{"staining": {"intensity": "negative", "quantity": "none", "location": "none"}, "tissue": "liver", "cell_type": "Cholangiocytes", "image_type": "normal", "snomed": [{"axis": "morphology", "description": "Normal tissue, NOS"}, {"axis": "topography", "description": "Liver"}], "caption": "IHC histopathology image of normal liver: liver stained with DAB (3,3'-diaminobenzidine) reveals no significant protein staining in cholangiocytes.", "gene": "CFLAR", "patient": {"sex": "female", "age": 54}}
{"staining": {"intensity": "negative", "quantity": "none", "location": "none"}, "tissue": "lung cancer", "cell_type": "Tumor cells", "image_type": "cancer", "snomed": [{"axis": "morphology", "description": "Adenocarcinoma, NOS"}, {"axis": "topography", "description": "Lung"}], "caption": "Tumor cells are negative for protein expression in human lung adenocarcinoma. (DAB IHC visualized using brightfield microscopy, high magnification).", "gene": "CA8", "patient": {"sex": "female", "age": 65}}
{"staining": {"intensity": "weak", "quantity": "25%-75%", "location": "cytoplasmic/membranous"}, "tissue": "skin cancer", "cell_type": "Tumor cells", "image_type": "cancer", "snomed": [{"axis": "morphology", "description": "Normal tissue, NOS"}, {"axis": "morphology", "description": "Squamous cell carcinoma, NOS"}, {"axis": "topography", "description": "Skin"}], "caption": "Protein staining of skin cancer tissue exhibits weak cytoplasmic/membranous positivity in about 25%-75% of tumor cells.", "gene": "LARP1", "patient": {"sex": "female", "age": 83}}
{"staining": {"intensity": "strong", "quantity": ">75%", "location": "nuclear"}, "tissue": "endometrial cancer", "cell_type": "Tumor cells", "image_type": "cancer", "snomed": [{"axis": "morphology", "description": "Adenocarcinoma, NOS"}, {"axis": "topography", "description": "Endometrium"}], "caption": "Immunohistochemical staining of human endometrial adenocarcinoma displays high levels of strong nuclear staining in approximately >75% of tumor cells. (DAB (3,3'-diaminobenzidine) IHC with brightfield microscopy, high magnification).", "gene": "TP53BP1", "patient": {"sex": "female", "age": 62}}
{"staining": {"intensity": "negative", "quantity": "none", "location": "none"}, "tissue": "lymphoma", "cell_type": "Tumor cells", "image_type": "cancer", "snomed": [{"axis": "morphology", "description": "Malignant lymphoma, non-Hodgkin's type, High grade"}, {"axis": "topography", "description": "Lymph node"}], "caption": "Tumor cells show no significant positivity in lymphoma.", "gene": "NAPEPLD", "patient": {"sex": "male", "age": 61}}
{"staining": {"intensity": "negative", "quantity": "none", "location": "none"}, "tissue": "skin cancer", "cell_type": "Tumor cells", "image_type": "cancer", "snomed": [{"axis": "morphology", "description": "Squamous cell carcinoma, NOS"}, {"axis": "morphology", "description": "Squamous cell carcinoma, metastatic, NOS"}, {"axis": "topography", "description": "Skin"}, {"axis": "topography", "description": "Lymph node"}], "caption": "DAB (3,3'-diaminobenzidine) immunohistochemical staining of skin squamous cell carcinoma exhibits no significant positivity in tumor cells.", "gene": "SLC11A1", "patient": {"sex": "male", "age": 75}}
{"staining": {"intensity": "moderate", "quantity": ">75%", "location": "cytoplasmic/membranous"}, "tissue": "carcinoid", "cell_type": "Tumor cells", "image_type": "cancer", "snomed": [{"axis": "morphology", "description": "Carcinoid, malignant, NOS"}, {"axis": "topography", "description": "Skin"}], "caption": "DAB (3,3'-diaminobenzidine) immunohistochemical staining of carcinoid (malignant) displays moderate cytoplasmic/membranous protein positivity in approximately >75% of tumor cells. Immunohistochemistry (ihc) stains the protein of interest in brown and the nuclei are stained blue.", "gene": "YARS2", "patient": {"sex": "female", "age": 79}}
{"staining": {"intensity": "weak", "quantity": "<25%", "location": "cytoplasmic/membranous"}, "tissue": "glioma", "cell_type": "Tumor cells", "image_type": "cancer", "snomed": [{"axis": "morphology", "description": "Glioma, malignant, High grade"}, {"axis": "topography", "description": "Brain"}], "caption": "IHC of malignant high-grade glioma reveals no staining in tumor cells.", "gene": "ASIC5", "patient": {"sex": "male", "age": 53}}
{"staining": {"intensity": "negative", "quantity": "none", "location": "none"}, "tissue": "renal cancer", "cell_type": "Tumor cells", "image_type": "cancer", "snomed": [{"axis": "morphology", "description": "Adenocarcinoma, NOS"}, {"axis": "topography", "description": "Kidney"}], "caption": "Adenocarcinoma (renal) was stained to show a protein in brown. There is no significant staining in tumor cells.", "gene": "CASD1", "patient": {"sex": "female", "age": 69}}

====================

* _Task instructions_: Return each line in the records that holds the string "brown".

* _Your solution_:
{"staining": {"intensity": "moderate", "quantity": ">75%", "location": "cytoplasmic/membranous"}, "tissue": "carcinoid", "cell_type": "Tumor cells", "image_type": "cancer", "snomed": [{"axis": "morphology", "description": "Carcinoid, malignant, NOS"}, {"axis": "topography", "description": "Skin"}], "caption": "DAB (3,3'-diaminobenzidine) immunohistochemical staining of carcinoid (malignant) displays moderate cytoplasmic/membranous protein positivity in approximately >75% of tumor cells. Immunohistochemistry (ihc) stains the protein of interest in brown and the nuclei are stained blue.", "gene": "YARS2", "patient": {"sex": "female", "age": 79}}
{"staining": {"intensity": "negative", "quantity": "none", "location": "none"}, "tissue": "renal cancer", "cell_type": "Tumor cells", "image_type": "cancer", "snomed": [{"axis": "morphology", "description": "Adenocarcinoma, NOS"}, {"axis": "topography", "description": "Kidney"}], "caption": "Adenocarcinoma (renal) was stained to show a protein in brown. There is no significant staining in tumor cells.", "gene": "CASD1", "patient": {"sex": "female", "age": 69}}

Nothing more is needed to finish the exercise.